● Reading passage:

>>>

Intel's optimization manual does describe the L2 spatial prefetcher in SnB-family CPUs. Yes, it tries to complete 128B-aligned pairs of 64B lines, when there's spare memory bandwidth (off-core request tracking slots) when the first line is getting pulled in.
Your microbenchmark doesn't show any significant time difference between 64 vs. 128 byte separation. Without any actual false sharing (within the same 64 byte line), after some initial chaos, it quickly reaches a state where each core has exclusive ownership of the cache line it's modifying. That means no further L1d misses, thus no requests to L2 which would trigger the L2 spatial prefetcher.
Unlike if for example two pairs of threads contending over separate atomic<int> variables in adjacent (or not) cache lines. Or false-sharing with them. Then L2 spatial prefetching could couple the contention together, so all 4 threads are contending with each other instead of 2 independent pairs. Basically any case where cache lines actually are bouncing back and forth between cores, L2 spatial prefetching can make it worse if you aren't careful.
(The L2 prefetcher doesn't keep trying indefinitely to complete pairs of lines of every valid line it's caching; that would hurt cases like this where different cores are repeatedly touching adjacent lines, more than it helps anything.)

<<<

● Work task:
Decide whether each statement agrees with the text on the L2 spatial prefetcher. Answer yes or no and quote the words of the text that decide it.
1. The L2 spatial prefetcher tries to complete 128-byte-aligned pairs of 64-byte lines.
2. The microbenchmark shows a significant time difference between 64-byte and 128-byte separation.
3. The L2 prefetcher keeps trying indefinitely to complete pairs for every valid line it caches.

● Data records:

>>>

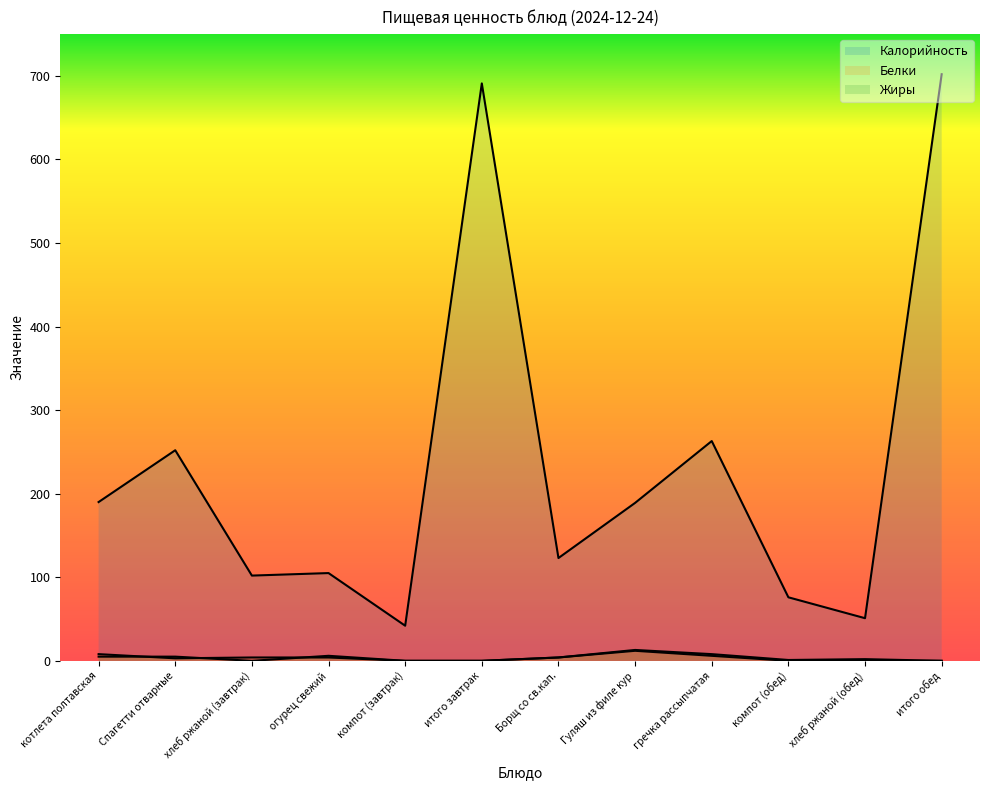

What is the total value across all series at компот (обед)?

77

<<<
>>>

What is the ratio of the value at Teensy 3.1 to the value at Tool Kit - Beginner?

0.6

<<<

● Answer for the task:
1. Yes: "it tries to complete 128B-aligned pairs of 64B lines"
2. No: "Your microbenchmark doesn't show any significant time difference between 64 vs. 128 byte separation."
3. No: "The L2 prefetcher doesn't keep trying indefinitely to complete pairs of lines of every valid line it's caching"